Depuis le début, nous n’avons pas voulu politiser l’épidémie d’Ebola, c’est une question de sécurité nationale, chacun doit s’investir », assure Cellou Diallo. « Mais la crise me rend encore plus sceptique sur l’organisation d’une élection présidentielle crédible l’an prochain. Je ne sens pas une volonté d’Alpha Condé de tenir des élections transparentes. La situation économique est en effet difficile; 
55% de la population est sous le seuil de pauvreté et cela s’accentue. Les gens n’arrivent pas à assurer deux repas par jour à leur famille.
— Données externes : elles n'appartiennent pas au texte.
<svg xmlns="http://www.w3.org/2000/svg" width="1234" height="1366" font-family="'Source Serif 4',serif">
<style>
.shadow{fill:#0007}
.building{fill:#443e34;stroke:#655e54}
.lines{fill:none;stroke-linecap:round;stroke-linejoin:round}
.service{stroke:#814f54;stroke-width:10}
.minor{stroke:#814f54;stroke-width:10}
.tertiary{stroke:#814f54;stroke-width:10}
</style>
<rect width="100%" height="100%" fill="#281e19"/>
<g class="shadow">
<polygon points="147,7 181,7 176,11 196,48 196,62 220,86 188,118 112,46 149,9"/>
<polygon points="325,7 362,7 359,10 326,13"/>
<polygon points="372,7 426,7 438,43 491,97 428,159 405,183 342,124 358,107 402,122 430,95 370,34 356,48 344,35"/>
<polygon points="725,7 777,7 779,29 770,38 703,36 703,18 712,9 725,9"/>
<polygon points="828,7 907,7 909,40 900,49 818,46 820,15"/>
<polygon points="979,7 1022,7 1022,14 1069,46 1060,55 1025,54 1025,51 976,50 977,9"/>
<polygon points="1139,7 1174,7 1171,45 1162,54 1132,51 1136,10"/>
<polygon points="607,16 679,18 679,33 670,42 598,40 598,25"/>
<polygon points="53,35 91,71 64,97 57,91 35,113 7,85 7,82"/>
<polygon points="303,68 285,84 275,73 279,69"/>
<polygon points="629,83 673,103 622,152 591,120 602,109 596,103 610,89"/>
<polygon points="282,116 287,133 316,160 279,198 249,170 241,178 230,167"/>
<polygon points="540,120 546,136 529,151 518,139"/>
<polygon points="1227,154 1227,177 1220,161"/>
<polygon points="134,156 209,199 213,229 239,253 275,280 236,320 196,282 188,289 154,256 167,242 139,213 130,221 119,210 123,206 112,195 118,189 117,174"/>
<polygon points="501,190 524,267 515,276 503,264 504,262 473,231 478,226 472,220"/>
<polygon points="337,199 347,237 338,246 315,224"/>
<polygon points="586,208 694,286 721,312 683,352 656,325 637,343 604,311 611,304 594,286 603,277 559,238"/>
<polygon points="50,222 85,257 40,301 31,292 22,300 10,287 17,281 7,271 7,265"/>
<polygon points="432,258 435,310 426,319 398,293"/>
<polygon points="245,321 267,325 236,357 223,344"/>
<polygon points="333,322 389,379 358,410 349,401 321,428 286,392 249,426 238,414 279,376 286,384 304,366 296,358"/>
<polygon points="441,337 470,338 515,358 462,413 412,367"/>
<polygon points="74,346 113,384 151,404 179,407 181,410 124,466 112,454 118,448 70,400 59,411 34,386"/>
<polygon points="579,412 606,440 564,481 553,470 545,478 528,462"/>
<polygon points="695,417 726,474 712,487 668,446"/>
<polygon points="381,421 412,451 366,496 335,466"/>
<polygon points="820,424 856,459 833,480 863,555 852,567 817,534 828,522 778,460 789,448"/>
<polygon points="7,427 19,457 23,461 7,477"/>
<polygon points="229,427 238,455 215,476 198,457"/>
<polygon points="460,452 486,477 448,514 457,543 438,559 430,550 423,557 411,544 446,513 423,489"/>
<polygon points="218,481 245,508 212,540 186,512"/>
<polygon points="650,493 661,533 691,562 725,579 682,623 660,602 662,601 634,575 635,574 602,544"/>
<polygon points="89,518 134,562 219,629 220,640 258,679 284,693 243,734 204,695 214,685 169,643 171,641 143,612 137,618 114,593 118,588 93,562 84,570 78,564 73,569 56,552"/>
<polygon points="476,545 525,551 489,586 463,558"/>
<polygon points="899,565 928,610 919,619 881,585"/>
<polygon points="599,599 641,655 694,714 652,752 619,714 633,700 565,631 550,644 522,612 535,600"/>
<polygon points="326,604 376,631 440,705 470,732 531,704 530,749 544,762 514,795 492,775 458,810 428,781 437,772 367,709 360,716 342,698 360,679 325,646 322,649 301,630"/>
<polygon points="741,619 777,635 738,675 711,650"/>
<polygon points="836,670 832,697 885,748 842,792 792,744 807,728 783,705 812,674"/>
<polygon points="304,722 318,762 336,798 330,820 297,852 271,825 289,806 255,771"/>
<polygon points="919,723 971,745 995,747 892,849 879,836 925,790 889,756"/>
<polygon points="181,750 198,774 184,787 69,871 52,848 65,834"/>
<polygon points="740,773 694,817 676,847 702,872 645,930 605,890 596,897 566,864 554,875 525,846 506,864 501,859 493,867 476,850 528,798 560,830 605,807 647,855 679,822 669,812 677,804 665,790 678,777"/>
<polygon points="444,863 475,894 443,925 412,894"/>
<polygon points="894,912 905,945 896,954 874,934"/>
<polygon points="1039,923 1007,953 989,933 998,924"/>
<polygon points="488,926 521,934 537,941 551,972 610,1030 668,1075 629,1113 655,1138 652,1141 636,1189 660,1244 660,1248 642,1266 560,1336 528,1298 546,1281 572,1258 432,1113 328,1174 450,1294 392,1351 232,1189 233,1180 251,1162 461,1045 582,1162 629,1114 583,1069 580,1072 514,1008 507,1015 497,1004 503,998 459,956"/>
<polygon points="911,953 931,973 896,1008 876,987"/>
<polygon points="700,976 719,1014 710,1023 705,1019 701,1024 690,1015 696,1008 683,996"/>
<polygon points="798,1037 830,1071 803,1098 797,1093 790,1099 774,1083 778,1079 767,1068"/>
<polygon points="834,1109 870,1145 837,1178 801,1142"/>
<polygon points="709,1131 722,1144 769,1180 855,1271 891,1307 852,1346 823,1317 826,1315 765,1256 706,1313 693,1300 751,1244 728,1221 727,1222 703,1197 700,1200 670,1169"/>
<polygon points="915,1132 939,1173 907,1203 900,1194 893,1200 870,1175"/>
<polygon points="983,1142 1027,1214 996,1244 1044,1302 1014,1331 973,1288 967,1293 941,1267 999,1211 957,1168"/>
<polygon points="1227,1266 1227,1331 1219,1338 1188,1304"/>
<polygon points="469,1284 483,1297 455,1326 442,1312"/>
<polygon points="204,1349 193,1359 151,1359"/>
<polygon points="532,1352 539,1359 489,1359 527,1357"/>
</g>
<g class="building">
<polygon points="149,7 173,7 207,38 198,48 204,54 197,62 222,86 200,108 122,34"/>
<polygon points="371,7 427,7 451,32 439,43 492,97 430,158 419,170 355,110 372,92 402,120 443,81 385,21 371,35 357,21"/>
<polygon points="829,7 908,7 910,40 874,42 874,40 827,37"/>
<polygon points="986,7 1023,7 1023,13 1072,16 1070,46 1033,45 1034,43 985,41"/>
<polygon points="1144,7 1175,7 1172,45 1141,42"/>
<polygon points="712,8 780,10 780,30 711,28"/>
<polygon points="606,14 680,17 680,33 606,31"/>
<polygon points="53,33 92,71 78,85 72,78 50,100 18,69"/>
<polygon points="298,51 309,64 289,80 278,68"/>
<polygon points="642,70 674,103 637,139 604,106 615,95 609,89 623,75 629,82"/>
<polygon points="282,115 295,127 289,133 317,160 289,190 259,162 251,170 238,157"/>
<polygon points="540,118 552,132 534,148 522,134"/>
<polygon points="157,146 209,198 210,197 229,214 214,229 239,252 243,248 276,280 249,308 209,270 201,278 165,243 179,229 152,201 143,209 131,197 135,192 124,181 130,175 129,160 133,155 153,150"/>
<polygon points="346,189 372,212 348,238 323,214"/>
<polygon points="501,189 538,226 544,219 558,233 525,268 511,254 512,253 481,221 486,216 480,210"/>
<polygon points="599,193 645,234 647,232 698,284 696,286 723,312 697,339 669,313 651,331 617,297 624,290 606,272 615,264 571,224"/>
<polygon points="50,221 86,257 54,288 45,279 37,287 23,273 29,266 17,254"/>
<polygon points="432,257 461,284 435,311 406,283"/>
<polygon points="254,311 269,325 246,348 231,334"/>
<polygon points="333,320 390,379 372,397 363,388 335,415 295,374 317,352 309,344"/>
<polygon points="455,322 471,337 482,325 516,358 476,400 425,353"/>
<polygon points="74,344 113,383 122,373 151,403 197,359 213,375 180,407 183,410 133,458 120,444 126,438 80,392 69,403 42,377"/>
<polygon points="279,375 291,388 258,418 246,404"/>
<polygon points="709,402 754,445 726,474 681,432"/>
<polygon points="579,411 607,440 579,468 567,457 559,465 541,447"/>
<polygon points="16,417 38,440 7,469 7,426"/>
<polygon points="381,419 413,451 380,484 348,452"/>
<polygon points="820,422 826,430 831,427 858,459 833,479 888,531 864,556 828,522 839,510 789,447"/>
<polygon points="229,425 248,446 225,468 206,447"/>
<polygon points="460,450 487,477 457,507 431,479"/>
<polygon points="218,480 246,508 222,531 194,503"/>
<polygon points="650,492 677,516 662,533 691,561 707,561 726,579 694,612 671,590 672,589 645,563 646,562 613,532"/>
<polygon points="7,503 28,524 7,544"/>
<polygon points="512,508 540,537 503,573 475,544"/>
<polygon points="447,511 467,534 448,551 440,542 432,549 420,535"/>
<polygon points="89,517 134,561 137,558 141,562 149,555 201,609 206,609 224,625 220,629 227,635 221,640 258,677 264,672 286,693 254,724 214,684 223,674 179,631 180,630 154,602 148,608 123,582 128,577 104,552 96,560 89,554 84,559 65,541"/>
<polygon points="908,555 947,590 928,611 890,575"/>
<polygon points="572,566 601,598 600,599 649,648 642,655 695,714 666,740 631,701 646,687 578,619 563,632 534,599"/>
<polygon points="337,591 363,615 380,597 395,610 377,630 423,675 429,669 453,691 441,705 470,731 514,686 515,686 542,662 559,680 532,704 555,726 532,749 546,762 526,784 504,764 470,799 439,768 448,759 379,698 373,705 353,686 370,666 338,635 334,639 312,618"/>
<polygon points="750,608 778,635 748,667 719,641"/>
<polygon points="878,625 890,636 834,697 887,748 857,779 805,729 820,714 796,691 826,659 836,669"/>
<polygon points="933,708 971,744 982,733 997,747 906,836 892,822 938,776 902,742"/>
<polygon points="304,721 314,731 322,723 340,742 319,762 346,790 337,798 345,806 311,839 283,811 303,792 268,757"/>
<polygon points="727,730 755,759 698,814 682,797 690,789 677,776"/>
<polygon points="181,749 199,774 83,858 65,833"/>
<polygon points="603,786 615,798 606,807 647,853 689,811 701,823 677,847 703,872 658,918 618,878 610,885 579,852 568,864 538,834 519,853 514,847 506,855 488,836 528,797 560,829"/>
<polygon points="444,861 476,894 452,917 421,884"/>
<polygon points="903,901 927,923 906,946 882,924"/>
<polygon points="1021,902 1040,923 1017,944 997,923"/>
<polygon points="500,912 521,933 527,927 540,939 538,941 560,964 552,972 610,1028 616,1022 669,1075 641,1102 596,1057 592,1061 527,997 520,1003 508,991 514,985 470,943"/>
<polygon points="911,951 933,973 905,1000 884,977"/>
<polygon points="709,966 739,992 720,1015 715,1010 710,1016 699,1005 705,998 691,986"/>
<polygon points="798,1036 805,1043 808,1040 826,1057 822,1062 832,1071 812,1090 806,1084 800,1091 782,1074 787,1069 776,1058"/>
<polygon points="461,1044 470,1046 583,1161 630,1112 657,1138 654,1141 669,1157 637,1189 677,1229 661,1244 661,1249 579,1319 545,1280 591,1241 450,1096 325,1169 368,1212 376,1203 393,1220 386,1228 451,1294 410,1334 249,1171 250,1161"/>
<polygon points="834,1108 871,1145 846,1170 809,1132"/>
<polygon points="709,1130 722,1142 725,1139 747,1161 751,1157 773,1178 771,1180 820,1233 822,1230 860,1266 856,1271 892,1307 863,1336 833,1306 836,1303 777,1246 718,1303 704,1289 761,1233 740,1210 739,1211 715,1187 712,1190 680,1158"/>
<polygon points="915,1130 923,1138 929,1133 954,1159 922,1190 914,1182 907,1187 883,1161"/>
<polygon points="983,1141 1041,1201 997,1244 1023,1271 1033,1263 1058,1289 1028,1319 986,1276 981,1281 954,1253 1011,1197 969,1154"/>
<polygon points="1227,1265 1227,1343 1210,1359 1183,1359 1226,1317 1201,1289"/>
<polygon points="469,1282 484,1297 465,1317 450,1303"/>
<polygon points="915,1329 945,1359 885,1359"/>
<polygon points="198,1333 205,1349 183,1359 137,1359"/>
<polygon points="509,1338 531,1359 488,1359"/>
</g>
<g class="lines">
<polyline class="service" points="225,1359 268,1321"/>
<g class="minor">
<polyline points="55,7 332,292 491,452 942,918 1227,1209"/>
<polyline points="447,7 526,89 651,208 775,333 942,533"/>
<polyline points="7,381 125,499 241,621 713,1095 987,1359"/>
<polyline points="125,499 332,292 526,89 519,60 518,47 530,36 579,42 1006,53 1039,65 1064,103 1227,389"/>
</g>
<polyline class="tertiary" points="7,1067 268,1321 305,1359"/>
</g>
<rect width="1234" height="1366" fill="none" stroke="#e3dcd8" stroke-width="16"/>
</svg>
Il y a moins d’électricité, moins d’eau courante, moins de sécurité ».

« Mon parti est plus fort qu’en 2010″

« Tout cela profite à l’opposition », constate le leader de l’UFDG. « Mon parti est plus fort qu’en 2010. Il enregistre beaucoup d’adhésions du fait des difficultés de la vie, des promesses non tenues, de la précarité, de l’exode rural. La Basse Guinée, par exemple, que le pouvoir considérait comme un fief, est aujourd’hui favorable à l’opposition. Et les élections législatives de l’an dernier ont montré qu’Alpha Condé ne pouvait pas emporter Conakry. Donc il n’est pas pressé d’organiser un scrutin ».

« Alpha Condé ne veut plus d’observateurs de l’Union européenne »

« S’il n’y a pas d’élection transparente, on risque des réactions populaires », prévient l’ancien premier ministre. « Or Alpha Condé a fait savoir qu’il ne voulait plus de l’assistance technique ni d’observateurs de l’Union européenne. Pour lui, c’est l’UE qui l’a empêché d’obtenir une majorité qualifiée lors des élections législatives. De fait, la délégation européenne s’était montrée stricte, attentive. Sa vigilance a permis à l’opposition de limiter les dégâts de la fraude. Elle a ensuite laissé des recommandations pour corriger le code électoral, revoir la loi sur la Ceni (Commission électoral nationale indépendante), définir le statut et les attributions du juge électoral »…

« Descendre dans la rue nous coûte cher »

« Dans ce contexte, l’opposition a trois voies de recours : le dialogue, la communauté internationale et la rue », poursuit Cellou Diallo. « Descendre dans la rue nous coûte cher : 57 morts l’an dernier, d’autres paralysés à vie, 1400 jeunes arrêtés et condamnés. Ce n’est pas notre choix premier. Le problème est qu’Alpha Condé n’est pas un homme de dialogue ».

« La stigmatisation de la ‘mafia peul’ »

« La mouvance présidentielle continue par ailleurs d’attiser le tribalisme », s’inquiète-t-il. « En Guinée, 
il y a quatre régions ethniques : peul, malinké, soussou, forestiers. Il y a toujours eu des préjugés, mais cela restait des conversations de café. La campagne de 2010 a été la première fois où un discours public s’est appuyé sur ce critère. Avant le second tour, la stratégie était de réunir les trois autres groupes contre les Peuls. Ensuite, la stigmatisation de la ‘mafia peul’ a continué ».

« Le changement par l’exemple »

« Comment lutter contre cela? Par l’état de droit, le respect des critères objectifs de compétence, de l’égalité entre citoyens », conclut avec emphase Cellou Diallo. « En Guinée, il y a tellement de besoins, de problèmes, de pauvreté, de vulnérabilité, que les gens sont en recherche des faveurs du chef. Il faudra un jour un président qui ait la ferme volonté de changer ces comportements par l’exemple, en montrant son respect des lois et règlements et son attachement à l’égalité des citoyens ».